Alejandra PIZARNIK, Œuvre poétique, Actes Sud, trad. Silvia Baron Supervielle, 2005
Malgré les limites du cadre, un ange se tient dans toute la distance de sa verticalité transparente
son sourire invisible et silencieux, mais s'ouvre un dialogue voué à l'infini, des souvenirs comme des horizons
les voix sont égales de grâce et l'ange, sans plus de soupçon de vanité, se hisse à hauteur d'homme
et pour cela renonce à ses ailes qui vicieraient la réalité du monde, fausseraient la distance entre les âmes
Un effleurement perpétuel serait la douleur de l'ange, comme une voix étrangère qui parlerait par sa voix
en délivrant du haut vers le bas un message définitif sans les irisations incertaines du dialogue
Quelques mots de l'ange, glissés sur son regard d'azur et d'un geste économe, voilà sa distance
voilà la justesse de cordes et de vents qui semblent demander grâce et dont il est le gardien
quand, bien que toute de pétales, son empreinte demeure, et que personne ne songe à dire un ange passe
puisque toute gêne est à distance, le dialogue est d'or, et Dieu lui-même acquiesce à cette paix
Puis bientôt comme par vengeance, attribut éternel du fils d'Adam, le fardeau de la douleur s'abat sur l'ange
et l'on parle de chute, évoquant à la fois le fleuve qui se rompt et la fin ironique d'une histoire
prisonnier
des messages
à délivrer
pour d'autres
le sort de l'ange
4, marbre
Nulle hallucination et nul acousmate à mes parages réfractaires à l'échauffement où ces machineries comme détraquées me restent transparentes.
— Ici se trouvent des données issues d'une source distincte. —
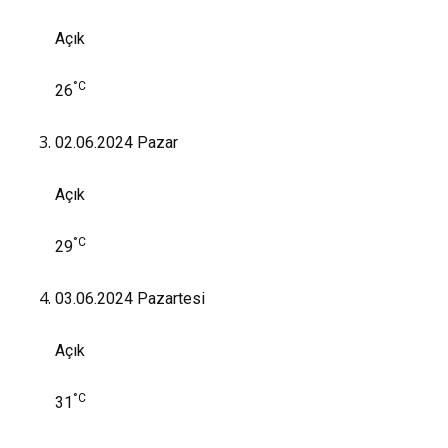
Açık
°C
26
02.06.2024
Pazar
Açık
°C
29
03.06.2024
Pazartesi
Açık
°C
31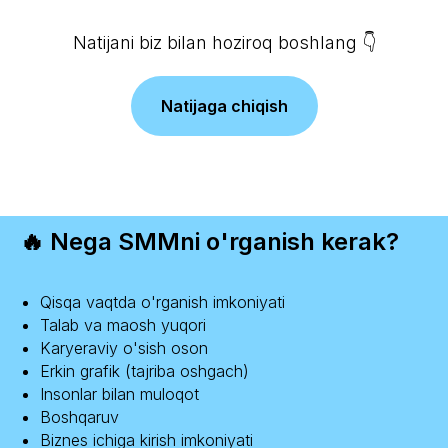
Natijani biz bilan hoziroq boshlang 👇
Natijaga chiqish
🔥 Nega SMMni o'rganish kerak?
Qisqa vaqtda o'rganish imkoniyati
Talab va maosh yuqori
Karyeraviy o'sish oson
Erkin grafik (tajriba oshgach)
Insonlar bilan muloqot
Boshqaruv
Biznes ichiga kirish imkoniyati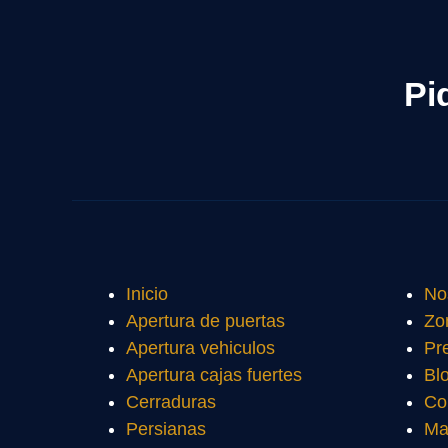
Pi
Inicio
No
Apertura de puertas
Zo
Apertura vehiculos
Pr
Apertura cajas fuertes
Bl
Cerraduras
Co
Persianas
Ma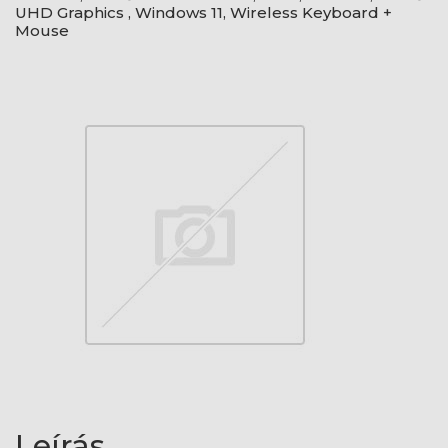
UHD Graphics , Windows 11, Wireless Keyboard +
Mouse
Leírás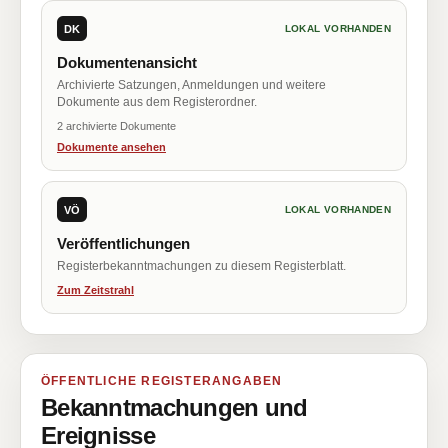
DK
LOKAL VORHANDEN
Dokumentenansicht
Archivierte Satzungen, Anmeldungen und weitere
Dokumente aus dem Registerordner.
2 archivierte Dokumente
Dokumente ansehen
VÖ
LOKAL VORHANDEN
Veröffentlichungen
Registerbekanntmachungen zu diesem Registerblatt.
Zum Zeitstrahl
ÖFFENTLICHE REGISTERANGABEN
Bekanntmachungen und
Ereignisse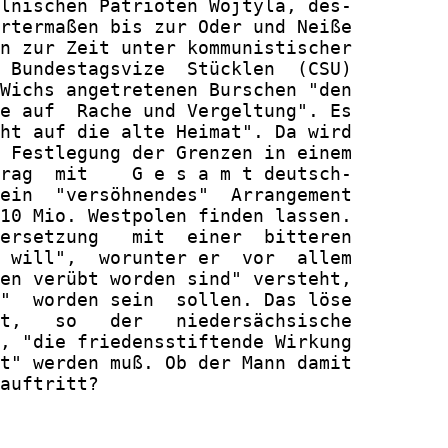
lnischen Patrioten Wojtyla, des-

rtermaßen bis zur Oder und Neiße

n zur Zeit unter kommunistischer

 Bundestagsvize  Stücklen  (CSU)

Wichs angetretenen Burschen "den

e auf  Rache und Vergeltung". Es

ht auf die alte Heimat". Da wird

 Festlegung der Grenzen in einem

rag  mit    G e s a m t deutsch-

ein  "versöhnendes"  Arrangement

10 Mio. Westpolen finden lassen.

ersetzung   mit  einer  bitteren

 will",  worunter er  vor  allem

en verübt worden sind" versteht,

"  worden sein  sollen. Das löse

t,   so   der   niedersächsische

, "die friedensstiftende Wirkung

t" werden muß. Ob der Mann damit

auftritt?
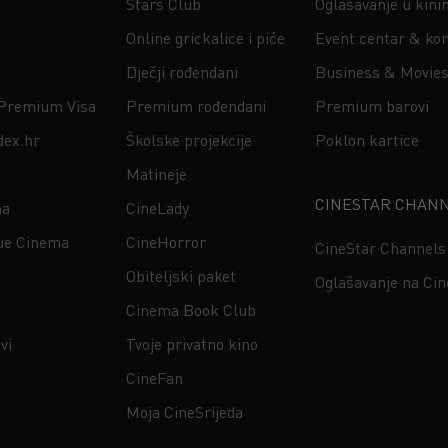
Stars Club
Oglašavanje u kin
Online grickalice i piće
Event centar & kon
Dječji rođendani
Business & Movie
 Premium Visa
Premium rođendani
Premium barovi
dex.hr
Školske projekcije
Poklon kartice
Matineje
CINESTAR CHAN
na
CineLady
ue Cinema
CineHorror
CineStar Channels
Obiteljski paket
Oglašavanje na Ci
Cinema Book Club
vi
Tvoje privatno kino
CineFan
Moja CineSrijeda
Rien à attendre de lèvres sculptées pour l'éternité ni d'ailes pesant leur marbre, rien de ces illusoires étoffes, résidus végétaux prisonniers de la toile, poussière magnifiée par le hasard des lueurs d'une aube.
3, nouvelle
Du côté jardin, un rameau l'atteste et parfois une colombe, sur plusieurs colonnes l'ange se profile pour la nouvelle, devant un visage plus vierge que ces pages où la scène semble déjà écrite, et sur cette perspective carrelée, diagonale, une paire d'ailes diaphanes n'a pour pendant qu'une alcôve ceinte de voiles où toute idée de sexe restera mise en échec.
2, messages
Apparition flûtée, chuchotée, la musique étrange des sphères se faufile à travers anches, voie tracée à travers branches, messages ventés en vols de mésanges, dangers signifiés de nuées sombres à l'oreille, mais par qui ? Qui à l'autre bout de ces orgues souffle sa prophétie, inspire ses lumières de derrière le vitrail, qui pour gardien du troupeau des rêves ?
1, nuages
Sans sexe pour tout dire - le prix pour mieux dire ? -, les anges les fesses dans les nuages, cumulus joufflus, prêtes à frémir aux zéphyrs les plus subtils, puis nubiles à leur façon oblique, équivoque, mi-valet de tarot et mi-sirène de nocturnes, instillent leur voix, annoncent la couleur du temps qui vient, soufflent le coup qu'il faut jouer.
Le corps
Elle allait
à sa droite un ange gardien
à sa gauche un garde du corps
Prenez l'âme
dit l'ange à l'homme
moi cette nuit
je garde le corps
André SCHMITZ, in Ici on parle flamand et français, Le castor astral, 2005.